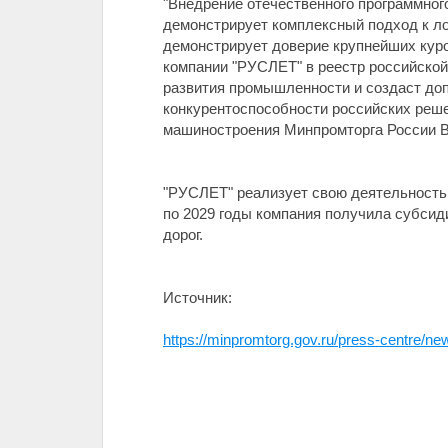
"Внедрение отечественного программног
демонстрирует комплексный подход к ло
демонстрирует доверие крупнейших кур
компании "РУСЛЕТ" в реестр российской
развития промышленности и создаст доп
конкурентоспособности российских решен
машиностроения Минпромторга России В
"РУСЛЕТ" реализует свою деятельность 
по 2029 годы компания получила субсиди
дорог.
Источник:
https://minpromtorg.gov.ru/press-centre/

______

*What the task requires*.
Find the string "демонстрирует" in the listing and return every line that holds it.

*The completed task*.
демонстрирует комплексный подход к ло
демонстрирует доверие крупнейших кур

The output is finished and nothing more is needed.